No-Knead Rosemary Crescent Rolls
These crisp-crusted, soft-crumbed, rosemary studded rolls are perfect for sopping up gravy, leftover turkey sandwiches with cranberry sauce,and late night dunking into the gravy boat in front of the refrigerator door. Bonus: They're created with dough you can make up to 10 days in advance of baking! Ever so gently adapted from and with thanks to Zoë François
  • 1 pound No-Knead Semolina Dough or olive oil dough from Artisan Bread in Five Minutes a Day.**
  • 2 tablespoons finely chopped fresh rosemary
  • 3 tablespoons extra virgin olive oil
  • coarse salt for sprinkling
  1. Line a half-sheet pan (or two smaller baking sheets) with parchment and set aside.
  2. Moderately flour a clean work surface and your ball of dough.
  3. Roll the dough into a circle that is about ¼-inch thick. Brush the circle generously with olive oil, sprinkle evenly with the chopped rosemary and sea salt.
  4. Cut the circle into 8 equal wedges. Take one wedge into your hands and gently stretch the pointed end of it while holding onto the wide end to make the piece longer.
  5. Lay the piece back on the work surface and pull the wide end to stretch it gently. Begin rolling the wide end tightly, jelly-roll style, toward the pointed end. When you get close to the pointed end, give it another gentle stretch and wrap it tightly around the center.
  6. Lay each roll on the prepared pans, with the point side down to keep the dough rolled. Be sure to leave ample room between the rolls for expansion. If desired, curl the ends of the rolls gently toward the center to enhance the shape of the finished rolls. Let rise, uncovered, in a warm, draft-free place for up to an hour, or until puffy.
  7. Preheat oven to 475°F.
  8. Brush the rolls one more time, generously, with olive oil then bake, rotating midway through the cooking time, for about 20 minutes, or until beautiful golden brown.

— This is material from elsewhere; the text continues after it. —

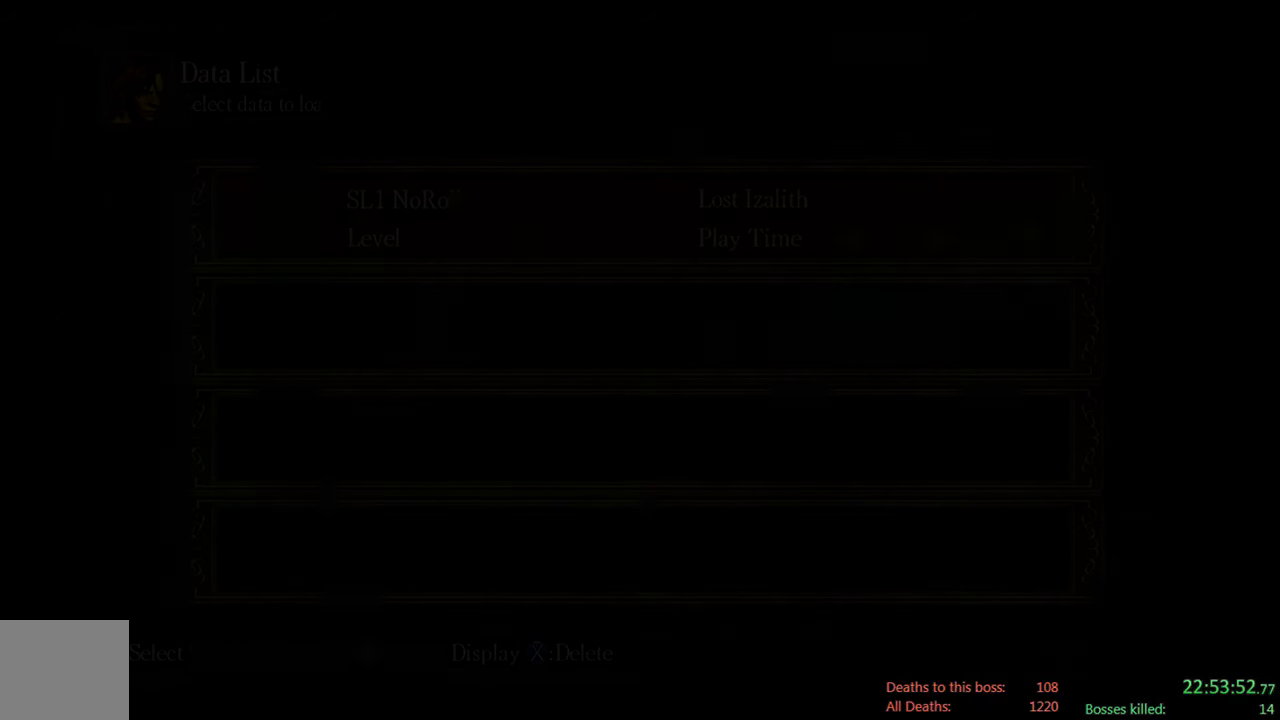
{"buttons": ["A"], "left_stick": "center", "right_stick": "center", "events": [[433, "A", "down"]]}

Do you have recipes that you break out every year or do you do something different every Thanksgiving? I must know!



  1. says

    My first visit to your site and I’m finding so many tempting recipes. I love rosemary, but rarely get to enjoy it since the family feels differently. Maybe this recipe will win them over :). I’m hosting Thanksgiving for the first time in a long time this year — so we’ll be making new traditions. Although our family’s southern cornbread dressing will certainly be on the menu. I plan to serve a new version of potatoes; it’s a savory mixture of mashed baking and sweet potatoes. Yum!

  2. says

    Oh, Lindy. 😉

    So I guess I gotta, right? I mean, I executed Ree’s 2007 ones quite well and Steve loved them, but I don’t think they are Thanksgiving rolls (no matter what she says). They have a sweetness that doesn’t belong. Golden warm tear apart crescent rolls with rosemary… that’s more like it. I guess I’ll be trying them blind but will follow your printout to the letter. I’ll have a package of Central Market rolls on hand in case I get too jammed up.

  3. Michelle W says

    Oh, boy. I haven’t made rolls for Thanksgiving in several years. One year I decided we had more than enough carbs to go around without them. Now, since I’m having a “Shake Up the Traditions” Thanksgiving, I think I might have to put rolls back on the menu. Thank goodness I get the day before T-Day off of work!

  4. says

    3 kinds of rolls sounds like the perfect solution to me. Can you believe we don’t do any at Thanksgiving. And come to think of it, I have no idea why. *sadness*

  5. says

    I must say, these look awesome!!!! We typically do have rolls fresh out of the oven on Thanksgiving, and I do make them completly from scratch, but I’m thinking that we might need to give these a try, the rosemary has to be a nice addition to the traditional flavors.

  6. Michelle W says

    I just made these and they’re very good! The dough wasn’t hard to work with at all. I did run out of rosemary for the last tray, so I used sun dried tomatoes and black olives… keep your fingers crossed that they turn out okay!